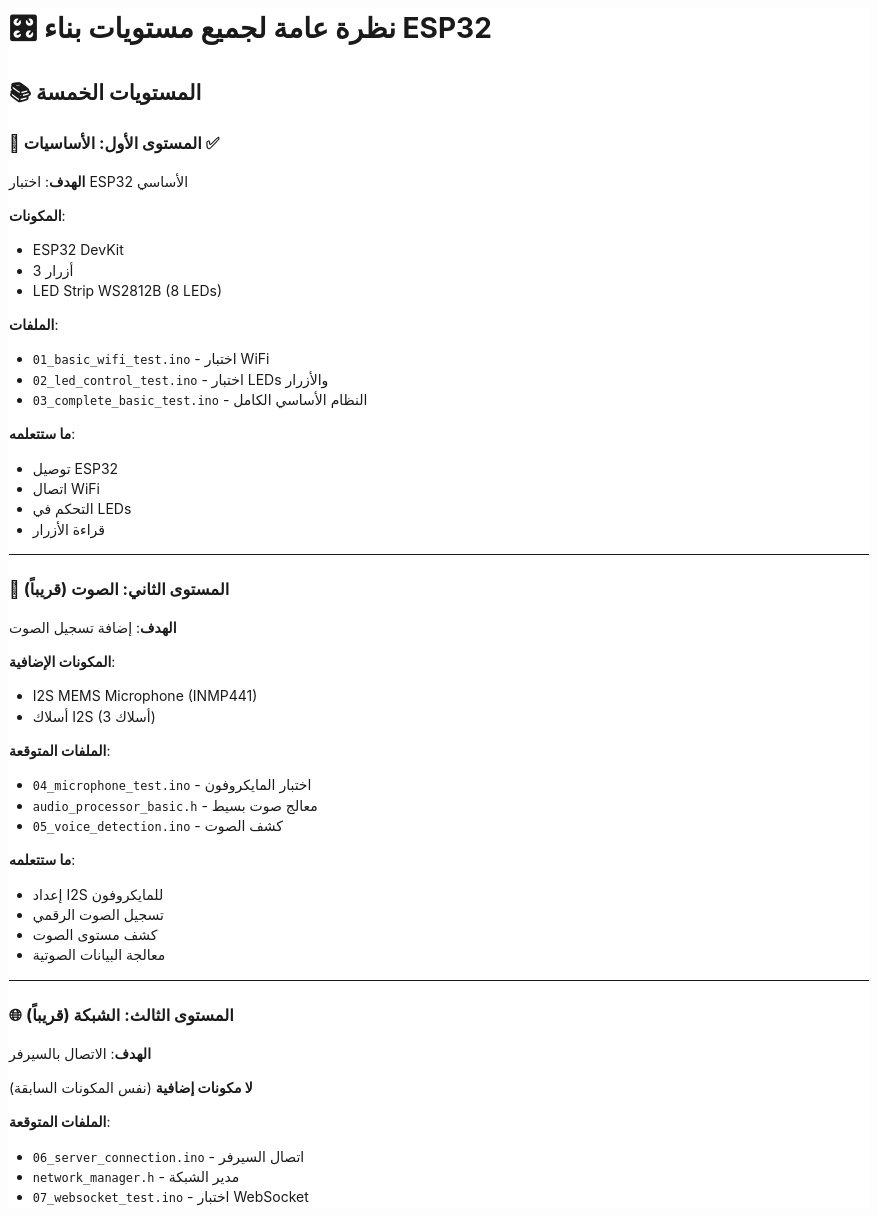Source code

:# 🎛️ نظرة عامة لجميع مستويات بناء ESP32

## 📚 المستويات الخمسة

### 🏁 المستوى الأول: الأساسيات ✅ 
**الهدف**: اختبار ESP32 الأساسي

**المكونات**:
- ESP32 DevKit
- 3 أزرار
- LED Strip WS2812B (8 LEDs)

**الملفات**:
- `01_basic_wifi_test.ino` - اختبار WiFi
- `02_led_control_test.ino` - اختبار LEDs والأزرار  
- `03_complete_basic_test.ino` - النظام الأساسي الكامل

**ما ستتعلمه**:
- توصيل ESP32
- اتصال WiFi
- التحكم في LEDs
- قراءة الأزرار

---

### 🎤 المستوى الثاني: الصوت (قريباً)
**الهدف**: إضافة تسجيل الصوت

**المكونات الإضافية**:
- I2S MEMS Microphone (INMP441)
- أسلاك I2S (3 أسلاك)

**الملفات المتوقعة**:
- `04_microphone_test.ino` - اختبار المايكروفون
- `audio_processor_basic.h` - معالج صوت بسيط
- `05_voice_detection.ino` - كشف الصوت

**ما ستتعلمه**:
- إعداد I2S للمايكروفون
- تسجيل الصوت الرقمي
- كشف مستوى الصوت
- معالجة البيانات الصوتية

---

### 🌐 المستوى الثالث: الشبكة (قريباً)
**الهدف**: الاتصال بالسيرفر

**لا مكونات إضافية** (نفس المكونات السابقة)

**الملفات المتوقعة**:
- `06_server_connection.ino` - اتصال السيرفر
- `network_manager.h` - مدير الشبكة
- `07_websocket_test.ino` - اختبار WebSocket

^^^^

§ **Problem to solve**: Your task is to reproduce exactly the lines from the start of the data above through the line containing "النظام الأساسي الكامل", leaving every picture out.

§ **Exercise output**:
Source code

:# 🎛️ نظرة عامة لجميع مستويات بناء ESP32

## 📚 المستويات الخمسة

### 🏁 المستوى الأول: الأساسيات ✅ 
**الهدف**: اختبار ESP32 الأساسي

**المكونات**:
- ESP32 DevKit
- 3 أزرار
- LED Strip WS2812B (8 LEDs)

**الملفات**:
- `01_basic_wifi_test.ino` - اختبار WiFi
- `02_led_control_test.ino` - اختبار LEDs والأزرار  
- `03_complete_basic_test.ino` - النظام الأساسي الكامل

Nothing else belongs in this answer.